* [What is being asked] Arrange the lines from the first one up to and including the line with "Metallic-/Mineraleff" as a Markdown table with two columns, Row and Line, numbering each row and skipping blank lines. Leave the pictures out.

━━━ Input

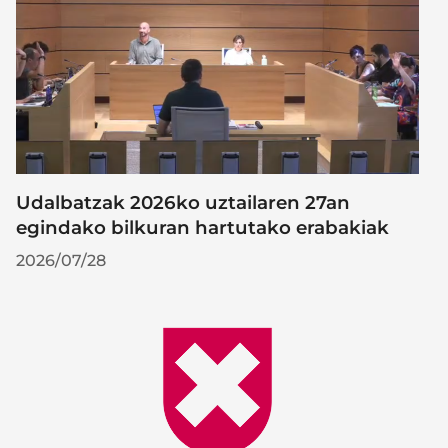
Udalbatzak 2026ko uztailaren 27an
egindako bilkuran hartutako erabakiak
2026/07/28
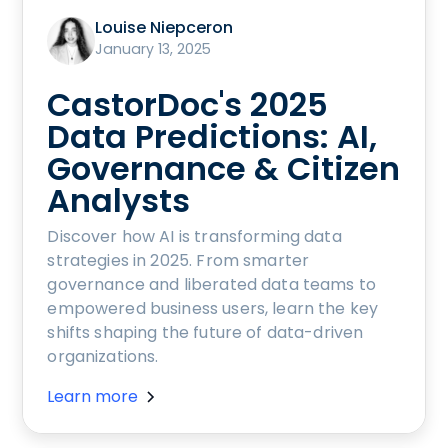
Louise Niepceron
January 13, 2025
CastorDoc's 2025
Data Predictions: AI,
Governance & Citizen
Analysts
Discover how AI is transforming data
strategies in 2025. From smarter
governance and liberated data teams to
empowered business users, learn the key
shifts shaping the future of data-driven
organizations.
Learn more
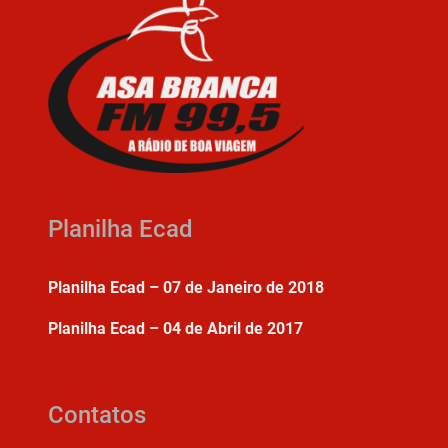
Planilha Ecad
Planilha Ecad – 07 de Janeiro de 2018
Planilha Ecad – 04 de Abril de 2017
Contatos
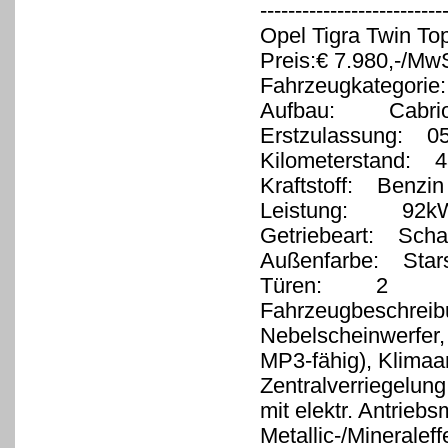
--------------------------
Opel Tigra Twin Top
Preis:€ 7.980,-/MwS
Fahrzeugkategorie
Aufbau: Cabrio/
Erstzulassung: 0
Kilometerstand: 4
Kraftstoff: Benzin
Leistung: 92kW
Getriebeart: Schal
Außenfarbe: Starsi
Türen: 2
Fahrzeugbeschreib
Nebelscheinwerfer
MP3-fähig), Klimaan
Zentralverriegelun
mit elektr. Antrieb
Metallic-/Mineraleff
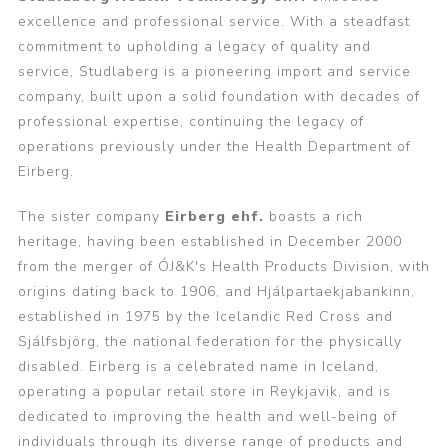
excellence and professional service. With a steadfast
commitment to upholding a legacy of quality and
service, Studlaberg is a pioneering import and service
company, built upon a solid foundation with decades of
professional expertise, continuing the legacy of
operations previously under the Health Department of
Eirberg.
The sister company
Eirberg ehf.
boasts a rich
heritage, having been established in December 2000
from the merger of ÓJ&K's Health Products Division, with
origins dating back to 1906, and Hjálpartaekjabankinn,
established in 1975 by the Icelandic Red Cross and
Sjálfsbjörg, the national federation for the physically
disabled. Eirberg is a celebrated name in Iceland,
operating a popular retail store in Reykjavik, and is
dedicated to improving the health and well-being of
individuals through its diverse range of products and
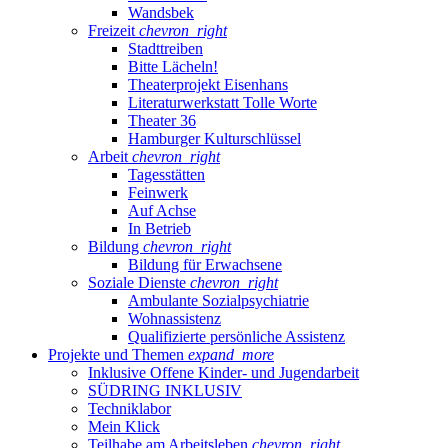
Wandsbek
Freizeit
chevron_right
Stadttreiben
Bitte Lächeln!
Theaterprojekt Eisenhans
Literaturwerkstatt Tolle Worte
Theater 36
Hamburger Kulturschlüssel
Arbeit
chevron_right
Tagesstätten
Feinwerk
Auf Achse
In Betrieb
Bildung
chevron_right
Bildung für Erwachsene
Soziale Dienste
chevron_right
Ambulante Sozialpsychiatrie
Wohnassistenz
Qualifizierte persönliche Assistenz
Projekte und Themen
expand_more
Inklusive Offene Kinder- und Jugendarbeit
SÜDRING INKLUSIV
Techniklabor
Mein Klick
Teilhabe am Arbeitsleben
chevron_right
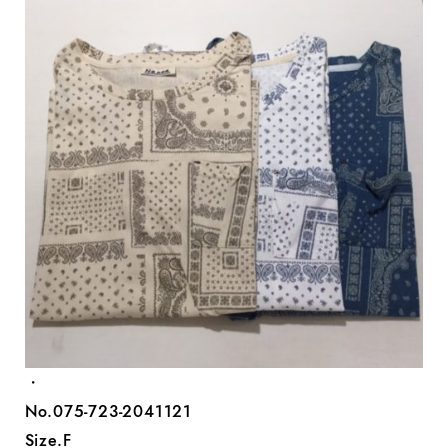
・
No.075-723-2041121
Size.F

━━━━━━

* [Answer for this exercise]
| Row | Line |
|---|---|
| 1 | Udalbatzak 2026ko uztailaren 27an |
| 2 | egindako bilkuran hartutako erabakiak |
| 3 | 2026/07/28 |
| 4 | Louise Niepceron |
| 5 | January 13, 2025 |
| 6 | CastorDoc's 2025 |
| 7 | Data Predictions: AI, |
| 8 | Governance & Citizen |
| 9 | Analysts |
| 10 | Discover how AI is transforming data |
| 11 | strategies in 2025. From smarter |
| 12 | governance and liberated data teams to |
| 13 | empowered business users, learn the key |
| 14 | shifts shaping the future of data-driven |
| 15 | organizations. |
| 16 | Learn more |
| 17 | Planilha Ecad |
| 18 | Planilha Ecad – 07 de Janeiro de 2018 |
| 19 | Planilha Ecad – 04 de Abril de 2017 |
| 20 | Contatos |
| 21 | -------------------------- |
| 22 | Opel Tigra Twin Top |
| 23 | Preis:€ 7.980,-/MwS |
| 24 | Fahrzeugkategorie |
| 25 | Aufbau: Cabrio/ |
| 26 | Erstzulassung: 0 |
| 27 | Kilometerstand: 4 |
| 28 | Kraftstoff: Benzin |
| 29 | Leistung: 92kW |
| 30 | Getriebeart: Schal |
| 31 | Außenfarbe: Starsi |
| 32 | Türen: 2 |
| 33 | Fahrzeugbeschreib |
| 34 | Nebelscheinwerfer |
| 35 | MP3-fähig), Klimaan |
| 36 | Zentralverriegelun |
| 37 | mit elektr. Antrieb |
| 38 | Metallic-/Mineraleff |